At much the same time, Joseph Terry was setting himself up in competition with Rowntree’s. Since 1767 he had been producing candied citron, jujubes, mint cakes and coltsfoot rock at a site on Bootham. In 1823 he moved to St Helen’s Square and there laid the foundations for the famous company.

Terry's_of_York

Terry’s Chocolate Works on Bishopthorpe Road

In the 1930s Terry’s built their factory, the Chocolate Works, a red brick, art deco building on 170 acres on Bishopthorpe Road. They named themselves Terry’s of York, acquired their own cocoa plantation in the Venezuelan Andes (using a cocoa palm as their logo) and developed Neapolitans, All Gold and Terry’s Chocolate Orange; and like Rowntree initiated insurance, pension schemes, convalescent and social clubs and holidays with pay.

The 1960s brought massive changes for Terry’s. It is a story of takeover and merger, by  United Biscuits and eventually Kraft who closed the Chocolate Works, moved production to Europe and made 300 workers redundant.

The landmark Chocolate Works is yet to be developed into flats and offices. The shop in St Helen’s Square is now a bar named Harker’s, though a replica of the shop can be found in the Castle Museum – a reminder of the glories of this pioneering Yorkshire giant.

By the mid-80s Rowntree’s was also facing takeover. A hostile approach by the Swiss multi-national Nestlé led to vigorous protests. Opponents even traveled to Switzerland to protest at the Nestlé headquarters. The takeover went ahead anyway.

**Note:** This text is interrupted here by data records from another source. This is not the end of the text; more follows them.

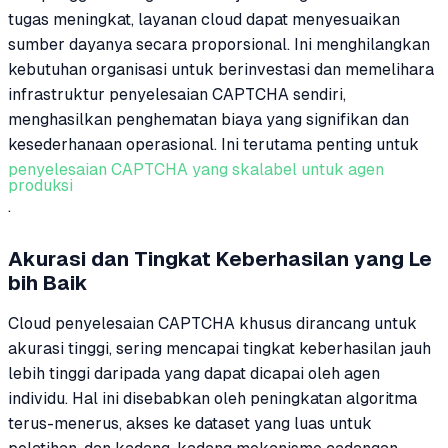
tugas meningkat, layanan cloud dapat menyesuaikan
sumber dayanya secara proporsional. Ini menghilangkan
kebutuhan organisasi untuk berinvestasi dan memelihara
infrastruktur penyelesaian CAPTCHA sendiri,
menghasilkan penghematan biaya yang signifikan dan
kesederhanaan operasional. Ini terutama penting untuk
penyelesaian CAPTCHA yang skalabel untuk agen
produksi
.
Akurasi dan Tingkat Keberhasilan yang Le
bih Baik
Cloud penyelesaian CAPTCHA khusus dirancang untuk
akurasi tinggi, sering mencapai tingkat keberhasilan jauh
lebih tinggi daripada yang dapat dicapai oleh agen
individu. Hal ini disebabkan oleh peningkatan algoritma
terus-menerus, akses ke dataset yang luas untuk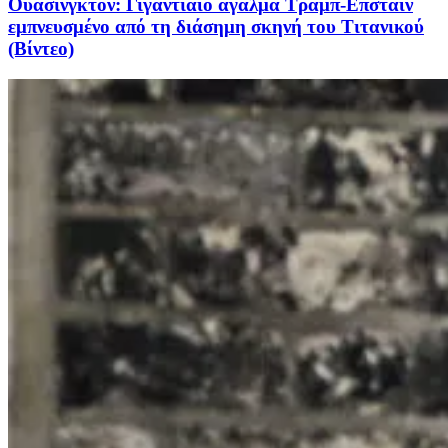
Ουάσινγκτον: Γιγαντιαίο άγαλμα Τραμπ-Επσταϊν
εμπνευσμένο από τη διάσημη σκηνή του Τιτανικού
(Βίντεο)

Nestlé was and remains, the world’s biggest and most powerful food multi-national. It also stands condemned in some countries for its marketing of infant formula in the developing world where access to clean water is limited. A British boycott of Nescafé has been in place for many years supported by bodies as august as Save the Children and the Women’s Institute. There is little doubt where Joseph Rowntree would have stood.